*WORK ORDER A*.
In the forum thread about heavy traffic from a single proxy IP address, what share of the site's requests does that address account for?
*WORK ORDER B*.
Pick up the forum thread about heavy traffic from a single proxy IP address where its last line ends, and continue it.
═══ PASSAGE PROVIDED ═══
Forum Moderators: open
I manage a large non-commercial Internet site (about half a million requests a day) and we're getting a lot of traffic from a single IP address (which I have found out is a popular commercial web proxy content filtering service). The thing is hammering our website - in fact it is responsible for almost 40% of all our requests! This has been going on 24/7 for months.
The thing's user agent identifies itself as either:
Microsoft Scheduled Cache Content Download Service
or
Fetch API Request
The thing visits most of the pages on our site, but the overwhelming number of hits are to the pages that serve up content from large database of publically accessible content we maintain. The thing seems to know how to post keywords that closely match our industry sector into the search form in order for search results to be returned. Sometimes the keywords are even mis-spelt.
It seems to request each page twice.
Does anyone know what it might be doing?
Does anyone know what it might be doing?
═══ SUPPLIED MATERIAL ═══
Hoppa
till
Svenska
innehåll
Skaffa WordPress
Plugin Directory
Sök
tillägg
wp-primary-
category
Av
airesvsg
═══
*EXERCISE RESULT A*.
Almost 40% of all the site's requests.

*EXERCISE RESULT B*.
I don't know, however it's a safe assumption that they are either caching your pages or filtering the content for a user that has software installed.
1) Fetch API is in most every ban list ever created.
2) "Microsoft Scheduled Cache Content Download Service"
If a UA appeared like this in my visitor logs? It wouldn't matter to me, who or where the visitior was coming from! Both the UA and the IP range would be denied.
There are key words that nearly demand denial of access:
reap, fetch, download, cache, spider, link, agent, crawl, email, find, gather, loader, java, larbin, library, LWP, probe, capture, ANYTHING that begins with the word web, and there even be others that I have missed or not seen.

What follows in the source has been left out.